Disinformation researchers are concerned about the consequences of the judge’s order

    A federal judge’s decision this week to restrict government communications with social media platforms could have wide-ranging side effects, according to researchers and groups fighting hate speech, online abuse and disinformation: It could hurt efforts to curb harmful content further hinder.

    Alice E. Marwick, a researcher at the University of North Carolina at Chapel Hill, was one of several disinformation experts who said Wednesday the ruling could hamper work designed to prevent false claims about vaccines and voter fraud from spreading. to spread.

    The order, she said, followed other efforts, largely from Republicans, who are “part of an organized campaign pushing back the idea of ​​disinformation as a whole.”

    Judge Terry A. Doughty issued a preliminary injunction on Tuesday saying the Department of Health and Human Services and the Federal Bureau of Investigation, along with other parts of the government, must stop corresponding with social media companies for the purpose of “urging, encourage, coerce or induce in any way the removal, removal, suppression or reduction of content containing protected freedom of expression.”

    The ruling stemmed from a lawsuit by the attorneys general of Louisiana and Missouri, who accused Facebook, Twitter and other social media sites of censoring right-wing content, sometimes in collusion with the government. She and other Republicans hailed the judge’s move, in the U.S. District Court for the Western District of Louisiana, as a victory for the First Amendment.

    However, several researchers said the government’s work with social media companies wasn’t a problem as long as it didn’t force them to take down content. Instead, they said, the government has historically informed companies about potentially dangerous messages, such as lies about electoral fraud or misleading information about Covid-19. Most disinformation or disinformation that violates social platform policies is flagged by researchers, nonprofits, or people and software on the platforms themselves.

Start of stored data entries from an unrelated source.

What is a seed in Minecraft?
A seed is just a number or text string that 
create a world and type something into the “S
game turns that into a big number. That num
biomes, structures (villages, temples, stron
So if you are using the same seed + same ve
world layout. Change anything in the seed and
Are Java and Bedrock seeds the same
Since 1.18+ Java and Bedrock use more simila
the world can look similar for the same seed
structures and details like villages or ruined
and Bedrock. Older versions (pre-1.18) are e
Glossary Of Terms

    “That’s the really important distinction here: The government should be able to inform social media companies about things they believe are harmful to the public,” said Miriam Metzger, a communications professor at the University of California, Santa Barbara. , and an affiliate of the Center for Information Technology and Society.

    A bigger concern, researchers said, is a possible hair-raising effect. The judge’s decision blocked certain government agencies from communicating with some research organizations, such as the Stanford Internet Observatory and the Election Integrity Partnership, about removing social media content. Some of those groups have already been targeted by a Republican-led legal campaign against universities and think tanks.

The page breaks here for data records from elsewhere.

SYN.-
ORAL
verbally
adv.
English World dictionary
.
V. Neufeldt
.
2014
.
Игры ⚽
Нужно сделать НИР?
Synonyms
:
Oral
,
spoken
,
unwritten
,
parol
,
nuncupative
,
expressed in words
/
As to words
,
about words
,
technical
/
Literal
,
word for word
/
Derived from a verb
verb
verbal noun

    Their colleagues said such provisions could deter younger scientists from pursuing disinformation research and intimidate donors funding crucial grants.

    Bond Benton, an associate professor of communications at Montclair State University who studies disinformation, described the statement as “a bit of a potential Trojan horse.” It is limited on paper to the government’s relationship with social media platforms, he said, but included the message that misinformation qualifies as speech and its removal as the suppression of speech.

    “Before, platforms could just say we don’t want to host it: ‘No shirt, no shoes, no service,'” said Dr. benton. “This ruling will probably make platforms a little more careful about that now.”

    In recent years, platforms have relied more on automated tools and algorithms to spot malicious content, limiting the effectiveness of complaints from people outside the companies. Academics and anti-disinformation organizations often complained that platforms didn’t respond to their concerns, said Viktorya Vilk, the director of digital security and free speech at PEN America, a nonprofit that supports free speech.

    “Platforms are very good at ignoring civil society organizations and our requests for help or requests for information or escalation of individual cases,” she said. “They’re less comfortable ignoring the government.”

    Several disinformation researchers feared the ruling could provide coverage for social media platforms, some of which have already scaled back their efforts to curb misinformation, to be even less vigilant ahead of the 2024 election. They said it was unclear how relatively new government initiatives that met the concerns and suggestions of researchers, such as the White House Task Force to address online harassment and abuse, would perish.

    For Imran Ahmed, the CEO of the Center for Countering Digital Hate, Tuesday’s decision underlined other issues: the United States’ “particularly fangless” approach to dangerous content compared to places like Australia and the European Union, and the need to rules for social media platform liability to be updated. Tuesday’s ruling cited that the center had made a presentation to the surgeon general’s office about its 2021 report on online anti-vaccine activists, “The Disinformation Dozen.”

    “You can’t show a nipple at the Super Bowl, but Facebook can still broadcast Nazi propaganda, empower stalkers and bullies, undermine public health and enable extremism in the United States,” said Mr. Ahmad. “This court ruling exacerbates the sense of impunity faced by social media companies, despite the fact that they are the main vector for hate and disinformation in society.”